Martin Harmer
Martin Harmer, Lehigh University
A Commentary on Complexions: Conception, Controversy and Adoption
Abstract
What are interface complexions and how has this concept evolved? What has been the controversy behind this subject during its evolution? How can the concept of complexions be applied to design, tailor and engineer materials with controlled microstructures and greatly improved material properties and performance? How widely has it been successfully applied in other disciplines? What are the obstacles to getting a new concept adopted by a community and how can they be minimized? What are the future predictions, directions and needs in complexions research? If you are interested in these sorts of questions I welcome you to participate in this plenary lecture and share your thoughts.
Biography
Martin Harmer is the Alcoa Foundation Professor Emeritus of Material Science and Engineering and Senior Research Scientist at Lehigh University, and Director of the Lehigh Nano Human Interfaces Presidential Research Initiative. He studied ceramics at Leeds University in England from 1972 to 1980, where he graduated with a first class honors B.Sc. degree and a Ph.D. in ceramics, and he also received a D.Sc. degree from Leeds in 1995. He conducted his doctoral research on the fast-firing of pure and doped alpha alumina under the supervision of Professor Sir Richard Brook. During his Ph.D. he spent one year on a graduate fellowship at the University of California at Berkeley, learning advanced techniques in transmission electron microscopy under the guidance of Professor Gareth Thomas. Dr. Harmer joined Lehigh University in 1980. He directed the Lehigh Center for Advanced Materials and Nanotechnology until 2015. From 2015-17 he was Senior Faculty Advisor for Research Initiatives in the Rossin College of Engineering before taking up his current position as Director of the Lehigh Nano Human Interfaces Presidential Research Initiative. He also currently Directs a 5-year $25M Cooperative Agreement research project with the Army Research Laboratory on “Lightweight High Entropy Alloy Discovery (LHEAD)”, in collaboration with The Ohio State University and Louisiana State University.
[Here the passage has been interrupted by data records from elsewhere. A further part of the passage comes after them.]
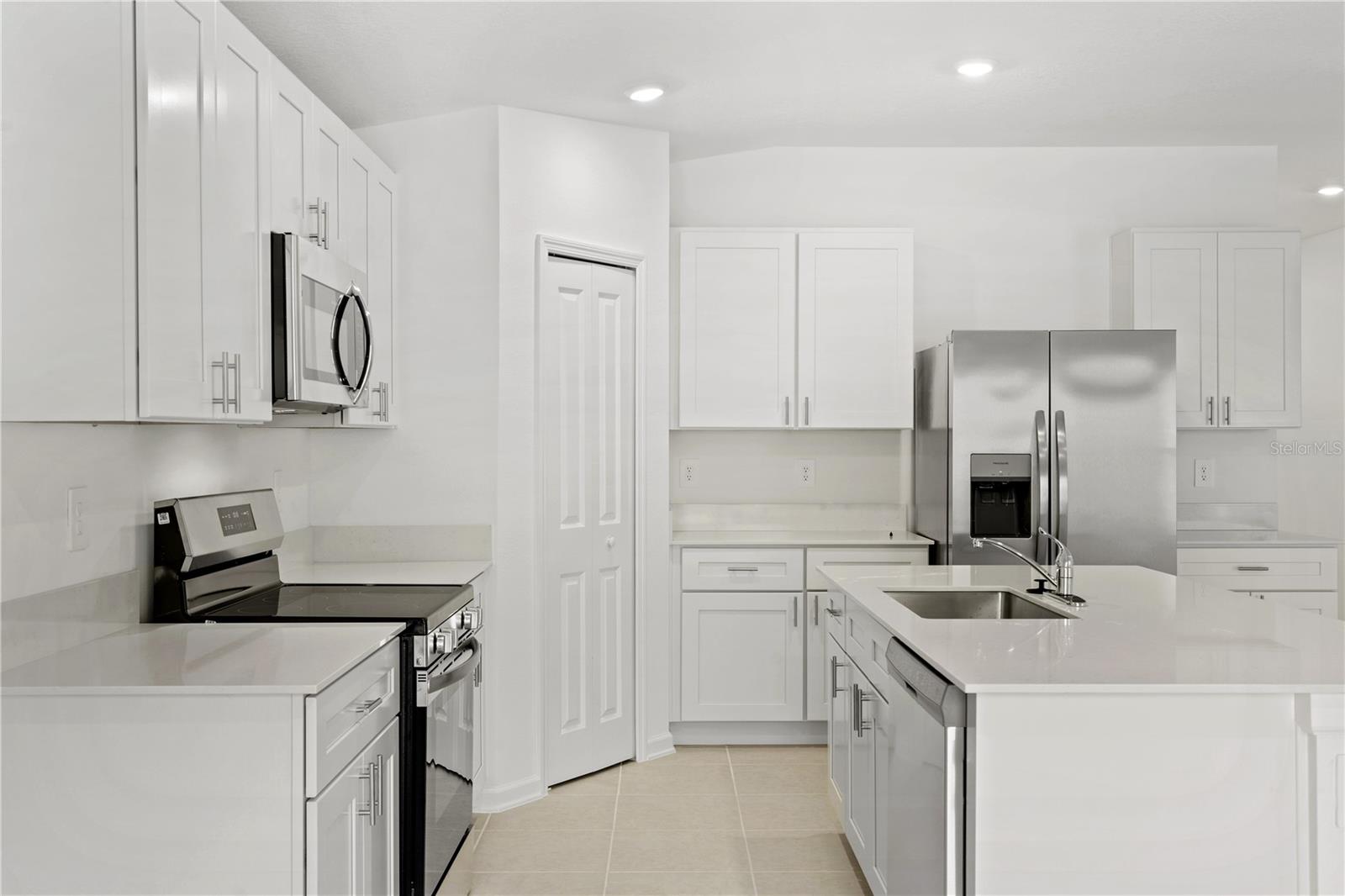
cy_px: 448
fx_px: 1307
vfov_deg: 37.8
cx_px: 672
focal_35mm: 35
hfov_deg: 54.4
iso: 100
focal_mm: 35
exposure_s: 1.6
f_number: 9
Dr. Harmer has supervised 65 Ph.D. students and 25 post-doctoral researchers and published over 300 papers. His research has focused on understanding the fundamental mechanisms of interfacial transport and microstructure development in inorganic materials. His work has led to fundamental discoveries about the nature of grain boundaries, including the breakthrough experimental discovery that grain boundaries exhibit phase-like behavior (called “grain boundary complexions”), which has provided new insight into long-standing mysteries in material science, such as the origin of abnormal grain growth in ceramics and the cause of grain boundary embrittlement in metal alloys. He has received numerous awards including the American Ceramic Society’s Distinguished Life Member Award, the W. David Kingery Lifetime Achievement Award, and the Robert B. Sosman Lecture Award.
Harmer is a United States Coast Guard Licensed Merchant Marine Officer and the Captain of a 39ft sportfishing vessel called the “Cheeky Monkey III”.